Видел людей, тысячи людей, очень много людей на какой- то горе...
Они трахались, эти люди.
Я видел дергающиеся зады. Искаженные лица. Переплетенные руки и ноги.
И рядом с людьми были животные. Собаки совокуплялись с собаками. Кошки с кошками. Меня они не интересовали. Люди... Я не слышал никаких звуков. Это была гора, залитая серым светом. Такой бывает после дождя в полдень. И вся гора шевелилась от тел сплетенных. Мужчины и женщины. Я не видел их лиц. Я шел мимо.
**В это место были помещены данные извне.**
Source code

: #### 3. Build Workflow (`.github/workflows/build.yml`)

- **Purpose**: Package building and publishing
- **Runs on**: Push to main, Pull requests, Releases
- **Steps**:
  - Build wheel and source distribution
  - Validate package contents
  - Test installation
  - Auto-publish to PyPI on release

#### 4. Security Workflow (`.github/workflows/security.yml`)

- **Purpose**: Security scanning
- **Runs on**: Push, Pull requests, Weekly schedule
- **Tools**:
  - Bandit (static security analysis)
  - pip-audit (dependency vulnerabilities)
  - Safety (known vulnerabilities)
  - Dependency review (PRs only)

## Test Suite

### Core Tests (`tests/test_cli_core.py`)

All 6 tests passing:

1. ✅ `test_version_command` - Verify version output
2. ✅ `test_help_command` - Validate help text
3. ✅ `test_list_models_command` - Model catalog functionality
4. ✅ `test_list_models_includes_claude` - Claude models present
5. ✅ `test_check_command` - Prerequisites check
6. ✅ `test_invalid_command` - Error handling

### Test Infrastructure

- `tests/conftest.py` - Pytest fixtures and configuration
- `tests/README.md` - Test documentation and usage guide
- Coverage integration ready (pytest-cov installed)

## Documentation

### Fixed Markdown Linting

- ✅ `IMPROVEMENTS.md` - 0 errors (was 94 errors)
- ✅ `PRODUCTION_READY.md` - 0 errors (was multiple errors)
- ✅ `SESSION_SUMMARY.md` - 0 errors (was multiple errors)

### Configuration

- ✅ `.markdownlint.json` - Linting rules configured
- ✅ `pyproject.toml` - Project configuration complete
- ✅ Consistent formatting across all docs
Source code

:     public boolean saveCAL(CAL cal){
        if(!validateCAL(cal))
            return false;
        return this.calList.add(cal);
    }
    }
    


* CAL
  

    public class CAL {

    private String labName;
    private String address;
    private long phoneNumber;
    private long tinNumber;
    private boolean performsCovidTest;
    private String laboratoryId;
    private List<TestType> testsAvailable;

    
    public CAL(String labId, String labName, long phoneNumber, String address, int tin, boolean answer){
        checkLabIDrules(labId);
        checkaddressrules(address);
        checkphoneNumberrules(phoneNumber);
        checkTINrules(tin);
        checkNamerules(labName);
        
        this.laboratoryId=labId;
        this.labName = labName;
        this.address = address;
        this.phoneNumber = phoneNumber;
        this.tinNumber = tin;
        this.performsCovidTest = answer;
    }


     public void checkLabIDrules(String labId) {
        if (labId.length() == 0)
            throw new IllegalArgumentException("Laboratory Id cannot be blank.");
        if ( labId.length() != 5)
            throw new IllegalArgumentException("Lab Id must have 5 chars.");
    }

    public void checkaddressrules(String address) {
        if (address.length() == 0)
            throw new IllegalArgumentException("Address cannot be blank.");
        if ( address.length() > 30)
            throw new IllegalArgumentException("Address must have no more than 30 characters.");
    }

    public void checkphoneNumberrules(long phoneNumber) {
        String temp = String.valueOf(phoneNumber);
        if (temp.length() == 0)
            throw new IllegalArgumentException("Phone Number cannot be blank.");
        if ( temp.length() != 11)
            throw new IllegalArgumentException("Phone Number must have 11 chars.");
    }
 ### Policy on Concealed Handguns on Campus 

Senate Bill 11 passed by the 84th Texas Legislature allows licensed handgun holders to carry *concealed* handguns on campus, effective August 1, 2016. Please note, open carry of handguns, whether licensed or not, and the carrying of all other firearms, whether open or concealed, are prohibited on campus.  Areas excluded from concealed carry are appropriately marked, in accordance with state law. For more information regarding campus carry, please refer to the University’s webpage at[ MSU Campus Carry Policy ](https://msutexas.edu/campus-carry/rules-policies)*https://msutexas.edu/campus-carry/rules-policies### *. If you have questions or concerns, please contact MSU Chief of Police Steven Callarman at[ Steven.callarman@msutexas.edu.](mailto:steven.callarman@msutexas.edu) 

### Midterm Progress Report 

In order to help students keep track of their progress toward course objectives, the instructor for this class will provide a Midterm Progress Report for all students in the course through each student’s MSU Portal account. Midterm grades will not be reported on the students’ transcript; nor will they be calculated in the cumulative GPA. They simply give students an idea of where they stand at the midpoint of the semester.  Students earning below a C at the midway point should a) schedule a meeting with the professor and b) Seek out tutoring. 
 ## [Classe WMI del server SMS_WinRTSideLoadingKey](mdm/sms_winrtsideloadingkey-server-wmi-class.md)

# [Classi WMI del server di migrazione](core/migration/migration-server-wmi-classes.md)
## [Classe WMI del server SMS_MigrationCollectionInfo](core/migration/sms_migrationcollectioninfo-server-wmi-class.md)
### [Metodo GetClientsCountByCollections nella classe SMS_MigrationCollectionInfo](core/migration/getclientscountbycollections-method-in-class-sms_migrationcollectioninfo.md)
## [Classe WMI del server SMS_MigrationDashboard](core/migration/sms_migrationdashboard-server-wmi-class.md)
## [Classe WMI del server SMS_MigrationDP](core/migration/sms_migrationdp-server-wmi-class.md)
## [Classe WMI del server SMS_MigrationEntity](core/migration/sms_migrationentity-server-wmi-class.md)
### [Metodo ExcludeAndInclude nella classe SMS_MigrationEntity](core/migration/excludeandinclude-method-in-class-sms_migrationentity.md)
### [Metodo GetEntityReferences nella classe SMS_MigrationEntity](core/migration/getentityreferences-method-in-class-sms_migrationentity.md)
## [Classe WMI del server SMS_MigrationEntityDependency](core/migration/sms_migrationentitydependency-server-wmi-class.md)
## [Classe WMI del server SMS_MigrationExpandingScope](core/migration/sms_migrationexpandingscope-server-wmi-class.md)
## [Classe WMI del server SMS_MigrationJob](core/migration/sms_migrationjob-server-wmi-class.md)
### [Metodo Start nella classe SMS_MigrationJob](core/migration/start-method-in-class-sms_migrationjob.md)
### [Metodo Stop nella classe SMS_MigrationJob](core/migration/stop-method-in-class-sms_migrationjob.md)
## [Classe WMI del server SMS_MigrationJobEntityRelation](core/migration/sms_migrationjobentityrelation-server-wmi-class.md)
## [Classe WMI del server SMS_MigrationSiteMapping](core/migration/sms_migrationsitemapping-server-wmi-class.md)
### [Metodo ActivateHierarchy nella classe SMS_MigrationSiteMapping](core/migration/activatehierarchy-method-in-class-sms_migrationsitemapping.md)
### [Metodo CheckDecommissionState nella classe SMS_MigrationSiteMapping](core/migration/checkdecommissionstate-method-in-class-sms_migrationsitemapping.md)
И в один момент я оказался у реки. У реки в тумане. И на берегу тоже совокуплялись, извивались люди.
Чего я там бродил? Не знаю...
Вдруг я почувствовал что-то знакомое. Как запах. Я остановился и присмотрелся.
Я увидел своего отца и свою мать. Своего молодого отца и свою молодую мать. Они совокуплялись на берегу. Самозабвенно. Отец был в белой рубашке.
Его густые волосы взмокли. И мать кричала. Но я не слышал ее крика. Только рот. Ее рот. Он был открыт...
Я вспоминал потом, что мать рассказывала, будто бы я был зачат на берегу реки. Они поехали собирать ежевику. Они насобирали много сладких ягод. "Два ведра", - говорила мать. А потом... А потом...
Она говорила, что почувствовала меня... Что я будто бы вошел тогда...
Идиот, зачем, думаю... Любопытство сгубило.